22.9.10

Fish Tank


Großbritannien, Niederlande 2009 (Fish Tank) Regie: Andrea Arnold mit Katie Jarvis, Rebecca Griffiths, Michael Fassbender 124 Min.

Wenn keines der Label wie „Romantische Komödie“ oder „Road-Movie“ richtig passt und wenn eine Regisseurin gleich mit ihren beiden ersten langen Spielfilmen den Preis der Jury in Cannes erhielt, dann lohnt sich die Aufmerksamkeit. Andrea Arnold ist eine junge britische Regisseurin, die in ihrem Langfilm-Debüt „Red Road“ die verstörende Geschichte einer Sicherheitsangestellten erzählte, welche bei der Videoüberwachung eine Person aus ihrer Vergangenheit entdeckt hat. In „Fish Tank“ steht wieder eine Frau im Mittelpunkt, diesmal ein junges Mädchen, das Orientierung sucht.

Eindrucksvoll ist dieser Vernichtungs-Feldzug, den die 15-jährige Mia (Katie Jarvis) in ihrer Umgebung anrichtet! Es steckt so viel Wut in diesem schmächtigen Körper, da muss schon mal die Nase einer Freundin dran glauben. Im schwierigen Verhältnis mit der Mutter ist der beste Moment ein Abschied. Wenn man sich zum Abschied wenigstens ein „ich hasse dich“ entgegenschleudert, ist noch alles im Rahmen. Es kann aber auch heftiger und deftiger werden, in diesem Arbeiterviertel mit den aufeinander gedrängten Sozialwohnungen. In Mias Leben mit der Mutter und der kleinen Schwester bot bislang der Tanz einen Fluchtpunkt. Bei eindrucksvollen „Moves“ zwischen HipHop und freiem Tanz schreit sie Aggressionen heraus. Dann steht eines Tages der knackige neue Freund der Mutter in der Küche herum. Es entsteht sofort enorme Spannung, die offen lässt, wer hier eigentlich verführt.

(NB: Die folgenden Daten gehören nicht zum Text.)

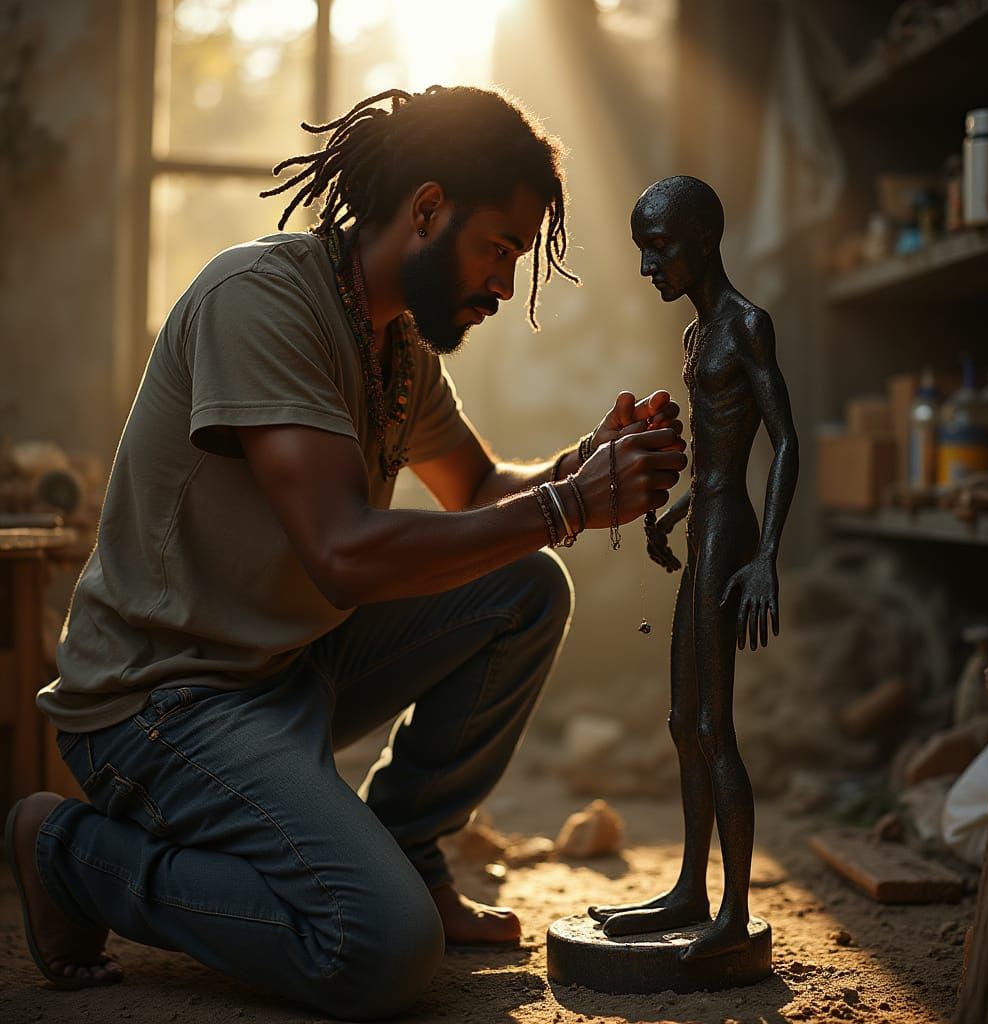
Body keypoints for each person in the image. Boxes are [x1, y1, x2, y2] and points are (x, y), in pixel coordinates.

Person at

„Fish Tank“ ist immer besonders spannend, wenn es darum geht, wer gerade die Macht hat. Nicht „Die Macht“ aus „Star Wars“, sondern die aus dem ganz alltäglichen zwischenmenschlichen Balance-Spiel. Diese dynamische Intensität wird eindringlich gespielt von der jungen, mittlerweile preisgekrönten Laien-Darstellerin Katie Jarvis und Michael Fassbender („Inglourious Basterds“, „Hunger“) als dem neuen Freund der Mutter. Dieser wartet mit einer Überraschung auf, genau wie der sagenhaft dichte Film seine Figur unerwartet weitertreibt: Mia erlebt man im Wechsel vom Terror-Mädchen, das in den ersten 15 Minuten einen atemberaubende Zerstörungsschneise schlägt, zu einer sehr vielschichtigen und empfindsamen Figur. „Fish Tank“ ist dabei stellenweise märchenhaft, dann wieder ganz real in einer lebensgefährlichen Situation, die Mia herbeiführt. In Momenten der Nähe kann die bemerkenswerte Regisseurin Andrea Arnold problemlos mit Zeitlupe arbeiten. Sie hat ihre eigene Sprache, genau wie die drei Frauen in der engen Wohnung. Diese verstehen sich in der Musik, kennen alle den gleichen Tanz zum Musikvideo im dauerlaufenden Fernseher.

„Fish Tank“ wurde nach Premiere in Cannes 2009 und dem Preis der Jury mit weiteren Auszeichnungen überhäuft: Beste Darstellerin, Edinburgh 2009; Beste Regie bei den British Independent Film Awards 2009 und Gewinner des „Outstanding British Film“ bei den Britischen Filmpreisen 2010.